== Text passage ==
------------------------

Happy ‘middle-o-week’ day to you and your kin. I hope it shall be a fruitful one and you take advantage of the day.
Arsenal still reside in Singapore and we’re getting plenty of emoji-based icons to denote how hard they’re working, how they’re doing double sessions, all the while being given more access to backroom footage than we’ve ever been given before. It’s nice to see that we’ve been granted a little more access to the inner workings and on the Football side it looks like the mood is good in the camp. All smiles and all good.
Which is just as well because on the administrative side of the club, the noises about Gazidis heading off to Italy to try a new project just won’t go away and unsurprisingly, Gazidis isn’t exactly first to the mic to tell everyone he’s staying at Arsenal.
Of course he won’t do that. He’s human. We’re all human. Having his value reassessed by people in a positive way like the current transition has been up until this point is nectar to his ears, because a couple of years ago there were calls for his head and protests outside the ground also questioning what he does.
Now he finds himself front and centre following Arsène’s departure and lol and behold we see a bit of speculation; all good for the man’s ego and so I can see why he would entertain it.
But the idea that he would jump ship now, as he has just been given the keys to the Aston and told to ‘have a go’, seems beyond bonkers to me. He’s a guy who has spent years in the shadow of Arsène and suddenly he’s surfaced and looked to me like a man with a purpose. With a point to prove. A guy who wanted to show he could manage a seamless transition and improve a football team for the better. If he left now it would feel to me as if he’s taking it because he’s not as assured in his own ability to transform a club as we were led to believe.

------------------------

== Task requirements ==
(a) Answer these questions using the Arsenal blog post:
(i) In which country is Arsenal currently staying?
(ii) To which country is Gazidis rumored to be heading?
(iii) According to the post, what happened a couple of years ago that questioned Gazidis?
(b) For each statement, say whether it agrees with the Arsenal blog post, answering yes or no and quoting the words of the post that decide it:
(i) The writer thinks it would be sensible for Gazidis to leave now.
(ii) The Arsenal players are doing double sessions.
(iii) Gazidis has come forward to tell everyone he is staying at Arsenal.
(c) Write the next paragraph of the Arsenal blog post, starting right after its last sentence.
The rows that follow are separate material and are not connected to the Arsenal blog post.

------------------------

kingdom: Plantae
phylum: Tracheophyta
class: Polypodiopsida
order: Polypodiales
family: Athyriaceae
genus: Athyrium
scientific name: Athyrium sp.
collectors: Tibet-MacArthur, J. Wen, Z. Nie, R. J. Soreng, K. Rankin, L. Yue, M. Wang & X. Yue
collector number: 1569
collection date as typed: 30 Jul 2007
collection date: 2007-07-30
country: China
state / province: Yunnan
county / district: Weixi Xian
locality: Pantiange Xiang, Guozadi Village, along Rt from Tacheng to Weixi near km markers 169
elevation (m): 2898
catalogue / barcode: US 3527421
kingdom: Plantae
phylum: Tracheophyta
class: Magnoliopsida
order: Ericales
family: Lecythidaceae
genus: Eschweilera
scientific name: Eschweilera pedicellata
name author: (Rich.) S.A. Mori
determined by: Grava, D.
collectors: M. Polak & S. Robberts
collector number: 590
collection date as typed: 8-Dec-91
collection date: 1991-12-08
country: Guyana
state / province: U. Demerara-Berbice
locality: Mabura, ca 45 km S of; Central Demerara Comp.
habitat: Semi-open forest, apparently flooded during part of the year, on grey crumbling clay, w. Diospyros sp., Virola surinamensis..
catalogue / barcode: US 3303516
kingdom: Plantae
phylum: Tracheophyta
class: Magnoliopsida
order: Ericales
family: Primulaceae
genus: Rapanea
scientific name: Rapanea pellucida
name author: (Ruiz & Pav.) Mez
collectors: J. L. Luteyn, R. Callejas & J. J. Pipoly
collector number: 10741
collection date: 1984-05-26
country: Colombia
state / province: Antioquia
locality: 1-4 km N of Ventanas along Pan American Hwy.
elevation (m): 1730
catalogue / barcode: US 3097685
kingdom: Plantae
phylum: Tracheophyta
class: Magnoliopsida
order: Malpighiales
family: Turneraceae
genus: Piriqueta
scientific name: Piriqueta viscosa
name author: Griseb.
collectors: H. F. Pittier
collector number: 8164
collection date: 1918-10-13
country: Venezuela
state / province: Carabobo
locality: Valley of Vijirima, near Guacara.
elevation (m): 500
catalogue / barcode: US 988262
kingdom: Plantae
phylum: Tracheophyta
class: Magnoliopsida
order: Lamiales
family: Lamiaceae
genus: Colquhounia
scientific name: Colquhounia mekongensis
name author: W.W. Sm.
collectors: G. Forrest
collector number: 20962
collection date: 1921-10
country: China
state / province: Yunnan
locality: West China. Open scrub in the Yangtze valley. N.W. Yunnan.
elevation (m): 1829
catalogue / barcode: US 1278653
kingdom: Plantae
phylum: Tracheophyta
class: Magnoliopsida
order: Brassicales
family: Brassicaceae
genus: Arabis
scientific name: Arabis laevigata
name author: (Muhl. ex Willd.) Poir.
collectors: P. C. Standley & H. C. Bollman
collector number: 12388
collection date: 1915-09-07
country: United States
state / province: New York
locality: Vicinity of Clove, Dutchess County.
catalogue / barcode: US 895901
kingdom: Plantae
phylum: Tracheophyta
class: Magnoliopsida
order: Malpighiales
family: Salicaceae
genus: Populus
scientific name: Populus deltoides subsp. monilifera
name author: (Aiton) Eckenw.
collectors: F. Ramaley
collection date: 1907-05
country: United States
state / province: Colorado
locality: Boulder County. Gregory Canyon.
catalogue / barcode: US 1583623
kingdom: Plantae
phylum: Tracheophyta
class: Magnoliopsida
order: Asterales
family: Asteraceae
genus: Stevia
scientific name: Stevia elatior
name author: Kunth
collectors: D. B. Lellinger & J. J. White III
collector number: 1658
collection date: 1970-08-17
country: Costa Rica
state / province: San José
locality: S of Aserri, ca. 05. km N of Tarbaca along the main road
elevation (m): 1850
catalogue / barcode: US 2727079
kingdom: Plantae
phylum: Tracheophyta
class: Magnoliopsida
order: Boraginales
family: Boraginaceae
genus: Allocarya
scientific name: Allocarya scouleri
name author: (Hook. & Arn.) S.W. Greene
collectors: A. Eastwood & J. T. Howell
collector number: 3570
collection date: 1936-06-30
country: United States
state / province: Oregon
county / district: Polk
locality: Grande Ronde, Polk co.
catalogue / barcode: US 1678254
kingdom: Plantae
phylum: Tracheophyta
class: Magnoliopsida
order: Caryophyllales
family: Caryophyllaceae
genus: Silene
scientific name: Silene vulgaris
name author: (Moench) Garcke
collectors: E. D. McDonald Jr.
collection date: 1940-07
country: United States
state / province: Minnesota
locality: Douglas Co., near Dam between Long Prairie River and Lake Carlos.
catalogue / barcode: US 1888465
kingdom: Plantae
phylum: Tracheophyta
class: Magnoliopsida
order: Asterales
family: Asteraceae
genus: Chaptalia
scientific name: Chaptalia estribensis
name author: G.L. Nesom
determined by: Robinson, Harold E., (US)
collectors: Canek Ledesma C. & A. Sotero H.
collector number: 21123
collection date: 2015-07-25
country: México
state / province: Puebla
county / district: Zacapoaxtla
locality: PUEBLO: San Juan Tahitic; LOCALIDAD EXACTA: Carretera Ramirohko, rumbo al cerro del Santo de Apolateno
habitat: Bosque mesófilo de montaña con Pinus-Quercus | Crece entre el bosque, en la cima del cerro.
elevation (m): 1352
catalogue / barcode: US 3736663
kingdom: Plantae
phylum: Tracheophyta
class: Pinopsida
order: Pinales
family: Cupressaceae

------------------------

== Answers to the tasks ==
(a)
(i) Singapore.
(ii) Italy.
(iii) There were calls for his head and protests outside the ground.

(b)
(i) No: "seems beyond bonkers to me."
(ii) Yes: "how they’re doing double sessions."
(iii) No: "Gazidis isn’t exactly first to the mic to tell everyone he’s staying at Arsenal."

(c)
This was Ivan’s time to shine and so far he’s overseen a rather sunny outlook. And not just because that fiery ball in the sky keeps popping up every day over London this summer!
So to see him move on would be weird and in my opinion, stupid on his part, because he won’t get any of the potential kudos a successful season at Arsenal could be. He’d also be taking on a Milan who seem to be in a worse position than we are, with a lot more work to do, in a league which isn’t as commercially lucrative as the Premier League. It feels to me like he’d be taking a step down, pressure and challenge-wise, which would be odd.
Or would it? Perhaps he wants less of a challenge? Perhaps he’s at a time in his life where he doesn’t want as much pressure? Perhaps the Arsenal job has been one in which it’s been pretty easy because he’s always just had to sit in the background as Arsène took the brunt of most public ire?
If any of the above is the case, then you really have to question whether it would be better for Arsenal if he left anyway, because we really don’t need a CEO with a ten year record of being a background player in the theatre that is professional football, who jumps ship as soon as the first sign of having to step up occurs.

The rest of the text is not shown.